The task is done when we can see in your repo:

  • Your repo shows a record of 5 people doing (approx) equal work.
  • Something that can display a help string and where internal settings be updated from command-line.
  • Something that can read csv files whose first line has ":+-" and upper and lower case in column names.

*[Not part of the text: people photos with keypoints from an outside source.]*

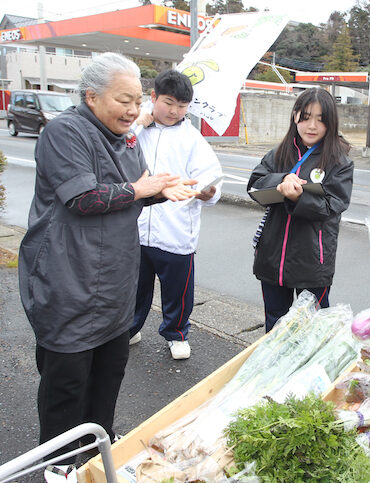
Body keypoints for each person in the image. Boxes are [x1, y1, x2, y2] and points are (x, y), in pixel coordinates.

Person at [18, 52, 198, 476]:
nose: (134, 110)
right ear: (91, 96)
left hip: (115, 277)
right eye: (124, 100)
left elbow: (131, 191)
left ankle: (98, 442)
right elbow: (83, 198)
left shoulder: (128, 139)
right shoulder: (64, 132)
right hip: (68, 276)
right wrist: (141, 188)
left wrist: (159, 189)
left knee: (109, 371)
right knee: (67, 379)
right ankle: (58, 462)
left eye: (138, 100)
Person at [128, 70, 223, 360]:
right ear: (153, 97)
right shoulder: (135, 130)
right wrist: (135, 126)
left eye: (182, 106)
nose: (174, 111)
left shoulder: (192, 138)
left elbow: (212, 178)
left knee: (178, 291)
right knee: (134, 287)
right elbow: (110, 152)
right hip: (135, 225)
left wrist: (209, 192)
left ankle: (176, 333)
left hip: (176, 228)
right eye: (168, 102)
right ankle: (130, 328)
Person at [247, 88, 354, 332]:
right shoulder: (279, 153)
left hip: (313, 263)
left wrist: (298, 199)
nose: (312, 125)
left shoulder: (340, 161)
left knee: (313, 328)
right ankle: (277, 369)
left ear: (330, 122)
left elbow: (333, 205)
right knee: (275, 324)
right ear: (295, 116)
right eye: (305, 117)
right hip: (272, 258)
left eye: (320, 119)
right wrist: (281, 181)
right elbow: (254, 185)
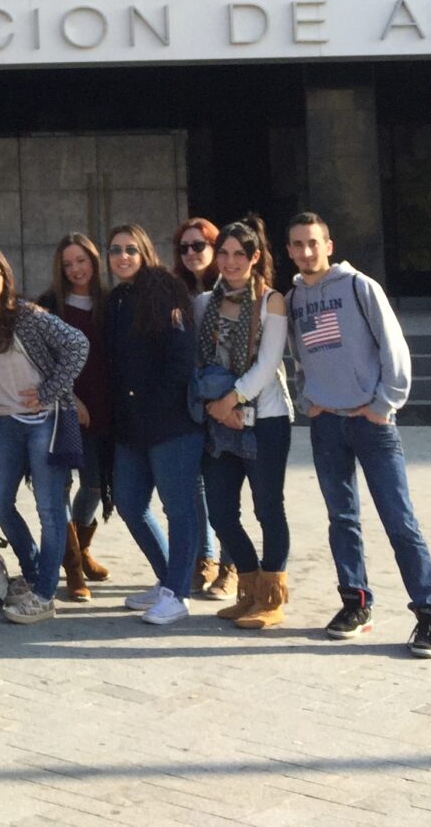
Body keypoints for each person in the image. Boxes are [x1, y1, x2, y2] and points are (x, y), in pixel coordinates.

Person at [286, 211, 431, 657]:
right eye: (297, 244)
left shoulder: (360, 287)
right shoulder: (294, 299)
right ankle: (355, 603)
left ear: (329, 245)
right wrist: (308, 400)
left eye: (313, 242)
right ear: (289, 251)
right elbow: (299, 356)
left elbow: (394, 347)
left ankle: (429, 613)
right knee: (342, 519)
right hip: (327, 424)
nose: (306, 251)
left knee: (399, 520)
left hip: (371, 424)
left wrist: (383, 405)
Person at [0, 246, 91, 626]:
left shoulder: (27, 316)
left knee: (50, 511)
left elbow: (78, 344)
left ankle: (45, 594)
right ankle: (34, 572)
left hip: (45, 422)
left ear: (5, 278)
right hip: (7, 423)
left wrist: (51, 390)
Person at [193, 216, 293, 631]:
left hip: (264, 419)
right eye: (224, 253)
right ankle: (248, 587)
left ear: (254, 258)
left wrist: (230, 400)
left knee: (267, 508)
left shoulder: (271, 301)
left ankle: (271, 597)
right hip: (219, 422)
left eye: (239, 254)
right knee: (220, 512)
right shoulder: (205, 304)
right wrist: (215, 407)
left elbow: (267, 364)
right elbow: (198, 362)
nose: (230, 261)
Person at [104, 224, 201, 626]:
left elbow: (181, 358)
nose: (123, 256)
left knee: (179, 508)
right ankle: (167, 580)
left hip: (170, 423)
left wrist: (156, 405)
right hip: (130, 427)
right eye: (115, 250)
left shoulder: (166, 290)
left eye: (130, 249)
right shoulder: (116, 299)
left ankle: (178, 593)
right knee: (129, 502)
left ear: (145, 251)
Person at [36, 233, 113, 600]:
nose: (76, 269)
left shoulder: (109, 302)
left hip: (103, 408)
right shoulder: (49, 305)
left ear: (93, 261)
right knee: (62, 487)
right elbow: (42, 361)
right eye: (68, 264)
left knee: (95, 486)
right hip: (63, 409)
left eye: (81, 260)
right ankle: (73, 567)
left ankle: (82, 547)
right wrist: (71, 398)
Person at [172, 214, 235, 599]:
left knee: (224, 485)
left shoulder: (230, 287)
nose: (192, 252)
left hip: (227, 398)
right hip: (192, 399)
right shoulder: (177, 292)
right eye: (184, 247)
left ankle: (232, 565)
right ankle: (204, 558)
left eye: (200, 245)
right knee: (194, 482)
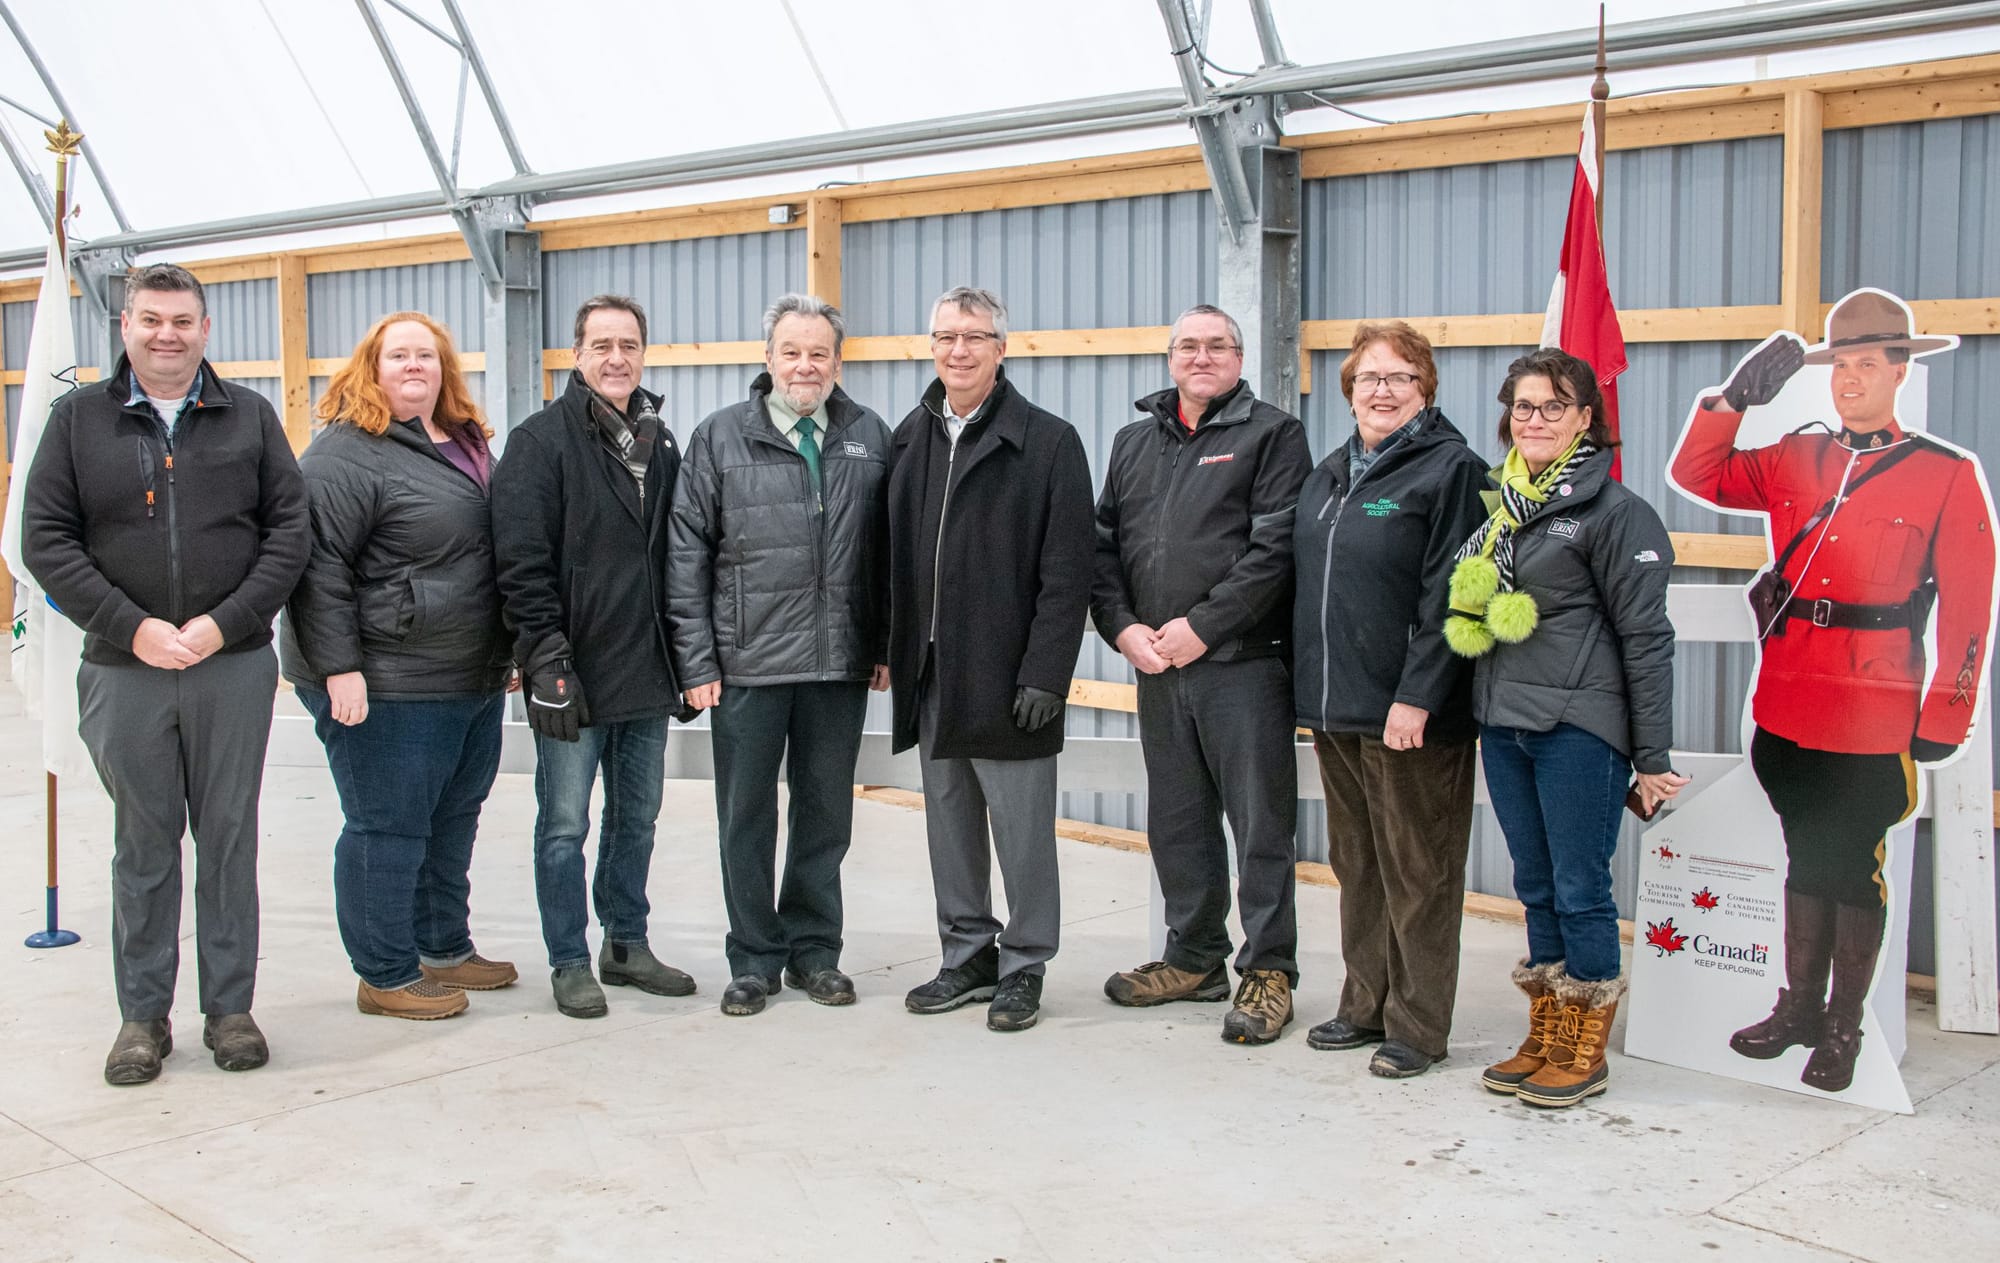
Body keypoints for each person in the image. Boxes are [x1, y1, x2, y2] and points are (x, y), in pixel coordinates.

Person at [1671, 290, 1995, 1093]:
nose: (1850, 379)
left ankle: (1843, 1025)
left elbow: (1969, 606)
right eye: (1840, 364)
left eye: (1867, 364)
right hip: (1787, 701)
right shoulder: (1797, 455)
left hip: (1872, 710)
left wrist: (1947, 710)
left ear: (1900, 370)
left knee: (1850, 866)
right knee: (1803, 855)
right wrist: (1733, 401)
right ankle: (1798, 1009)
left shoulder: (1945, 475)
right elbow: (1695, 473)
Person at [23, 263, 309, 1084]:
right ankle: (143, 1017)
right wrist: (134, 628)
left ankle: (231, 1009)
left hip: (233, 666)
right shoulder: (78, 421)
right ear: (126, 326)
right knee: (142, 847)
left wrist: (225, 623)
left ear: (205, 329)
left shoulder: (250, 416)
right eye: (151, 319)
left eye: (183, 321)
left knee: (228, 839)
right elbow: (45, 539)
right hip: (126, 670)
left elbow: (289, 532)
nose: (167, 335)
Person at [1445, 347, 1688, 1109]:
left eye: (1554, 406)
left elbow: (1647, 638)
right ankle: (1548, 1027)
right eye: (1524, 405)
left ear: (1586, 417)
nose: (1536, 419)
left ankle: (1586, 1043)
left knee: (1581, 887)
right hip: (1505, 721)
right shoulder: (1503, 509)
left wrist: (1650, 753)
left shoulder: (1616, 513)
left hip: (1579, 725)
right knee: (1536, 882)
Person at [281, 311, 516, 1021]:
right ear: (371, 369)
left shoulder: (466, 441)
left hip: (468, 672)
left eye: (427, 355)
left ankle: (442, 946)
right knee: (387, 827)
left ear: (445, 368)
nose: (414, 365)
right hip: (386, 680)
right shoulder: (345, 454)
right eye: (398, 355)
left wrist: (506, 649)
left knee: (452, 818)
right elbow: (316, 568)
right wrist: (338, 667)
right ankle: (384, 971)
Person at [1091, 304, 1311, 1045]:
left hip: (1241, 665)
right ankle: (1194, 958)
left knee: (1260, 826)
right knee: (1178, 823)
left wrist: (1204, 628)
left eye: (1218, 345)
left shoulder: (1272, 434)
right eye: (1189, 345)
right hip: (1157, 665)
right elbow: (1102, 548)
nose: (1202, 356)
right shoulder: (1133, 442)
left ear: (1238, 358)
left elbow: (1274, 551)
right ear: (1170, 357)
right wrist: (1122, 627)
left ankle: (1270, 967)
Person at [668, 293, 892, 1017]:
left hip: (837, 663)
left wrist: (882, 643)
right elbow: (685, 553)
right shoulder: (719, 438)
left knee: (826, 816)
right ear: (767, 360)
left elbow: (890, 554)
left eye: (819, 353)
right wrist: (697, 661)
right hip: (748, 663)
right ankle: (754, 959)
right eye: (791, 352)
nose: (805, 365)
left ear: (837, 362)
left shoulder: (870, 436)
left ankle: (815, 953)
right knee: (746, 817)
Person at [887, 286, 1093, 1033]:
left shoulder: (1048, 442)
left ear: (1002, 349)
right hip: (932, 672)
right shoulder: (912, 437)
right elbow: (891, 556)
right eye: (946, 336)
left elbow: (1069, 571)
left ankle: (1025, 960)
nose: (959, 350)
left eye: (975, 337)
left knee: (1021, 829)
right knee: (949, 823)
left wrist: (1046, 672)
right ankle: (967, 952)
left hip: (1009, 674)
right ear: (932, 347)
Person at [1292, 322, 1490, 1077]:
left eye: (1400, 377)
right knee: (1359, 864)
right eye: (1369, 377)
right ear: (1349, 390)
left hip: (1410, 715)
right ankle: (1364, 1003)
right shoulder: (1330, 474)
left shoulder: (1453, 471)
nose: (1383, 390)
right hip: (1338, 707)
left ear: (1425, 390)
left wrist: (1419, 696)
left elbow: (1456, 594)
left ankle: (1417, 1025)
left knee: (1418, 871)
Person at [492, 294, 695, 1019]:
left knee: (636, 818)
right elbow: (520, 564)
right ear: (576, 355)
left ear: (643, 354)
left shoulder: (659, 442)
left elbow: (676, 559)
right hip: (571, 674)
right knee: (564, 825)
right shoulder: (538, 443)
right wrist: (546, 661)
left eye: (628, 345)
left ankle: (626, 943)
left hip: (645, 670)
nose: (616, 358)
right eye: (601, 345)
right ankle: (570, 959)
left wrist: (685, 658)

  • Output like the above (and YMMV)
  • For hw2, you need classes and methods for Sym, Num
  • For hw2, you need to show output from eg.the, eg.sym, eg,num, eg.bigbum
  • For hw3, you need classes and methods also for Data, Cols, Row
  • For hw3, you need to should output from eg.csv, eg.data, eg.stats
  • For hw3, test engine that can call one, or all, tests and which returns the number of failed tests to the operating system (so returning zerop means "no errors)
    • the test engine should be able to handle crashing tests (and keep running tests after the crash). For Python people, see try:catch:.